Вторая ночь прошла в полудрёме и в догадках: почему это фрицы не пускают вперед танки? Ага, понятно! Пустили бы, если бы те у них были. Видать, техника где-то отстала от пехоты — бывает и такое.

Солнце ещё не взошло, и даль ещё не совсем различима, а где-то кукушка в лесной полосе:  «ку-ку» да «ку-ку». И каждый солдатик, с каждым очередным «ку-ку» считает. Кукуй, моя хорошая, кукуй, не останавливайся! И она куковала, и бойцы её слушали, всё глубже зарываясь в родную кубанскую землю, всё надёжнее устраивая бруствер для сохранения собственных жизней…

А вот и старшина.  Согнувшись, чтоб не быть замеченным, пыхтя, прибежал по окопному коридору к своим бойцам. Присел на корточки. Взмахом руки пригласил к себе поближе всех своих, оставшихся в живых, солдатиков. Из данных, полученных в штабе батальона, он уже доподлинно знал, какая предстоит тяжёлая, а может и смертельная работа в надвигающемся дне. Немцы подтянули артиллерию, и с минуты на минуту начнётся обстрел. Нельзя паниковать. Не высовываться из окопа, присесть, обхватив голову руками. Рот держать постоянно приоткрытым во избежание контузии при близком разрыве снаряда. Чтобы отвлечься, можно считать количество взрывов. Как правило, их не бывает больше сотни. Или считать  минуты. Эта «долбёжка» длится не дольше двадцати минут. И — начеку, хлопчики, слышите — начеку! Вражеская атака начнётся сразу же после артподготовки…

Последний бой

Закончив краткую инструкцию, старшина тронул за плечо ближайшего к нему солдата и взмахом руки увлёк за собой. Этим солдатом оказался мой отец, Михаил Маляревский.

— Игнат! Оставь докурить, — срываясь с места,  прокричал Михаил своему другу, —  я быстро…

Пробежав около сотни метров по дну траншеи,  они оказались у стопки деревянных ящиков с патронами, доставленных сюда ночью. Взяли по ящику и так же бегом метнулись к своему окопу. Не добежав и до середины пути, услышали мощный взрыв впереди.  Начался обстрел.

Ах, старшина, старшина! Какой же ты молодец — стреляный воробей! Всё-то ты знал и умел в пехотном деле. И других учил. И многие, благодаря твоим урокам, нещадно били врага, сохраняя свои жизни. А вот чего  ты не знал, так это возможности прямого попадания. Вернее, знал, но не хотел верить. Не мог и не желал  предугадать, что первый же вражеский снаряд ляжет точно в окоп твоего отделения. И раскидает изуродованные тела твоих бойцов окрест. Второй взрыв громыхнёт где-то позади. И изрыгнёт в тебя и твоего солдатика глыбину земли с роем осколков. И наступит убийственная тишина в ваших ушах, дремучая темнота в ваших глазах, и  помутится сознание…

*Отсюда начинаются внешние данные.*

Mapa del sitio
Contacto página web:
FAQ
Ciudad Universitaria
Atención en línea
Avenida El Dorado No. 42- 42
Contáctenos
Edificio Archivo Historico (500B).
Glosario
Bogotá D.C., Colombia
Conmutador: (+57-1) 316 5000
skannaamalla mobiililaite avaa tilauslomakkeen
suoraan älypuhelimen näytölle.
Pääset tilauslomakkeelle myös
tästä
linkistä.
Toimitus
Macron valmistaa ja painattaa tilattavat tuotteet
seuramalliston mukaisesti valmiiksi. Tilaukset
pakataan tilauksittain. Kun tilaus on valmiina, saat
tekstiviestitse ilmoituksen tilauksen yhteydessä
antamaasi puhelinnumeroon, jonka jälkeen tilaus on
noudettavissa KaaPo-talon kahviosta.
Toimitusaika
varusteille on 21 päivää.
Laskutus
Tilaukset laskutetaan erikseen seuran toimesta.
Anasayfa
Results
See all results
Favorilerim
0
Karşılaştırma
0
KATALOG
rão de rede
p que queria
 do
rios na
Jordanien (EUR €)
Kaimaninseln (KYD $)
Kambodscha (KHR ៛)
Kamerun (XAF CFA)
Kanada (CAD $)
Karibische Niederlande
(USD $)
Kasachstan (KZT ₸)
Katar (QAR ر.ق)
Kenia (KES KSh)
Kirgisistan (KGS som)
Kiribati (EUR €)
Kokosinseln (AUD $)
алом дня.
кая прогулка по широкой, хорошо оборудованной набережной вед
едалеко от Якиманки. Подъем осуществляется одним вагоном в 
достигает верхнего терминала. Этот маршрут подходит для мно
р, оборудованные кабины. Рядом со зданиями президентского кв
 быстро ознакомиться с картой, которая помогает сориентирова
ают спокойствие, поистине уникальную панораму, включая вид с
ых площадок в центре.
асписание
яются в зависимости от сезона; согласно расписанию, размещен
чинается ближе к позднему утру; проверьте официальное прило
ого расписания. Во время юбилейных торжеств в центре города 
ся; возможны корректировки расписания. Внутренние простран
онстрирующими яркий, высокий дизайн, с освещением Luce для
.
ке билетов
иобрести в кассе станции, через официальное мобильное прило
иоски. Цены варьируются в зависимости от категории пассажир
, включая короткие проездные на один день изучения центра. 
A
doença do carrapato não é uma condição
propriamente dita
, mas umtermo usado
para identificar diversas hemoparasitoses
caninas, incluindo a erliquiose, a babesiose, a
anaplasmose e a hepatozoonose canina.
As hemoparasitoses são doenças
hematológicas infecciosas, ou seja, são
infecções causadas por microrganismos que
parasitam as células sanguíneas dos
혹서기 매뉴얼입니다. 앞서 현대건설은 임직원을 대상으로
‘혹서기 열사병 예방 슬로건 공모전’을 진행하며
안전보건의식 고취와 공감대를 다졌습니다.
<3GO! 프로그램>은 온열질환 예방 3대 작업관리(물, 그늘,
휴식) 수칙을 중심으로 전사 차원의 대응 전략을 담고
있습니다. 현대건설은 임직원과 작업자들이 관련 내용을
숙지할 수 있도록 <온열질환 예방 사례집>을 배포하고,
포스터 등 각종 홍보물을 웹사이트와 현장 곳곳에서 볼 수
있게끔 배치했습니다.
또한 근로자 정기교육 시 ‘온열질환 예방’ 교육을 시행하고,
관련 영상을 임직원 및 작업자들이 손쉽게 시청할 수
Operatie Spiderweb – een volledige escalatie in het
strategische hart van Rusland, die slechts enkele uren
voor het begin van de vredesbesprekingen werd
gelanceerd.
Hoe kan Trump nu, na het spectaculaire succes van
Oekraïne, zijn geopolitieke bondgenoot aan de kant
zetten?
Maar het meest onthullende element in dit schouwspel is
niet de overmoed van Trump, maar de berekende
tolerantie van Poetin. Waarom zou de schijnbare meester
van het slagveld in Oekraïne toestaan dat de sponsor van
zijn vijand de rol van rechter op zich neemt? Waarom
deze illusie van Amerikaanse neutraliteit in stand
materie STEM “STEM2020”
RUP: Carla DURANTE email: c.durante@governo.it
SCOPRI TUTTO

Сколько это длилось — никто не знает. Взрывы ещё продолжались, когда мозги в голове моего отца вновь начали соображать. Он понял, что взрывной волной его выбросило прочь из траншеи. Слава Богу, в сторону нашего тыла. Рядом, наполовину присыпанный землёй, лицом кверху, лежал старшина. Его немигающие глаза спокойно смотрели в высокое небо…

И сообразил  Михаил, что он остался один, пока ещё живой. С трудом освободился от навалившейся на него земли, попытался отползти подальше. Не сразу понял, что ему мешало ползти, что или кто его держит за ноги. А когда посмотрел, увидел, что стопа правой ноги превратилась в бесформенное кровавое  хламьё, а от сапога остались только голенище да каблук. И наступила боль. И понял солдат, что надо во что бы то ни стало ползти к своим. А снаряды рвутся где-то рядом. Ползёт он, волоча за собой  раненную ногу.  А снаряды рвутся.  Лишь бы не потерять сознание… Лишь бы успеть… Лишь бы… Лишь бы…

Прислал А.М. Маляревский, Краснодарский край.